SET OF TASKS =
a: Could you transcribe the engine break-in post between "That little smiling" and "our owner's manual.", inclusive?
b: Can you carry the post about breaking in new engines forward from its final sentence?

TEXT UNDER STUDY =
Start of Block

That little smiling dufus with the glasses always seems to come up whenever the breaking-in new engines is brought up.
He says plenty about "myths", "popular opinion" and "large [unspecified] numbers of people" but I don't think he's going to be the one honoring your warranty if you prematurely destroy your engine.
So he's done some barnstorming with 300 engines and that's admirable. But KHI's engineers probably went through more engines than that determining the shapes of the internal engine parts, the alloys they're made of and in the wording of the "myth" perpetuated in our owner's manual.
Most of us (and probably also KHI's engineers) were already aware that the pressure above the rings is what is forcing them down, out and sealing them against the cylinder wall. He points out the obvious as if it were a technological breakthrough that KHI's engineers weren't already aware of.
And I love how he begins the paragraph with "Nowadays, the piston ring seal is really what the break in process is all about." BWAHAHAHA! Errm, the piston ring seal has ~always~ been 'what it's all about'.

End of Block

GIVEN DATA =
Start of Block

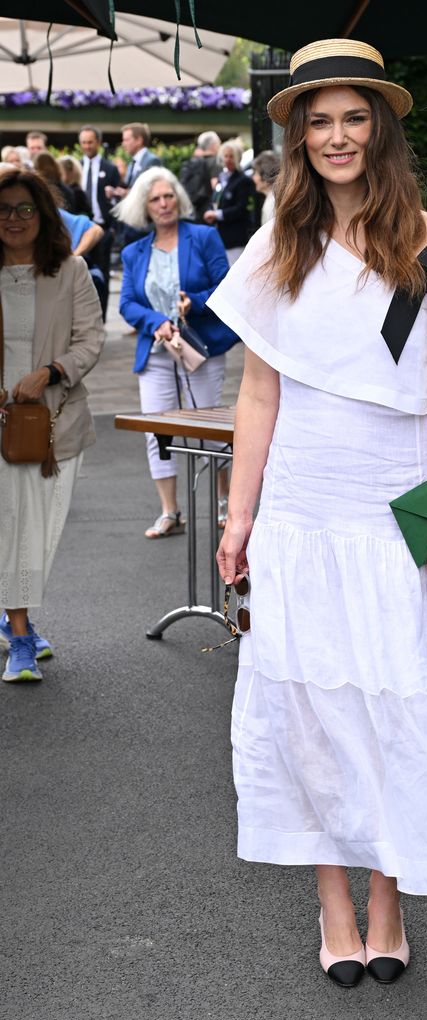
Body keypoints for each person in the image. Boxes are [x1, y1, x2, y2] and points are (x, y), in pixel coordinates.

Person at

End of Block

PER-TASK ANSWERS =
a:
That little smiling dufus with the glasses always seems to come up whenever the breaking-in new engines is brought up.
He says plenty about "myths", "popular opinion" and "large [unspecified] numbers of people" but I don't think he's going to be the one honoring your warranty if you prematurely destroy your engine.
So he's done some barnstorming with 300 engines and that's admirable. But KHI's engineers probably went through more engines than that determining the shapes of the internal engine parts, the alloys they're made of and in the wording of the "myth" perpetuated in our owner's manual.

b:
I've heard reports of people claiming to gain a fraction of a horsepower by 'running it hard', but none of these people bought two bikes to conduct proper experimentation to qualify this statement. Anyway, to me an engine that lasts more than 50,000 miles without burning oil is infinitely preferable to one that has an extra fraction of an hp during its first 20,000 miles.

People are going to break-in their engines however they like, but Motoman's method will never be employed by me. And the more widespread his technique becomes, the less likely I am to ever buy a used bike from some other poor sap who ruined his engine with it.

Peace!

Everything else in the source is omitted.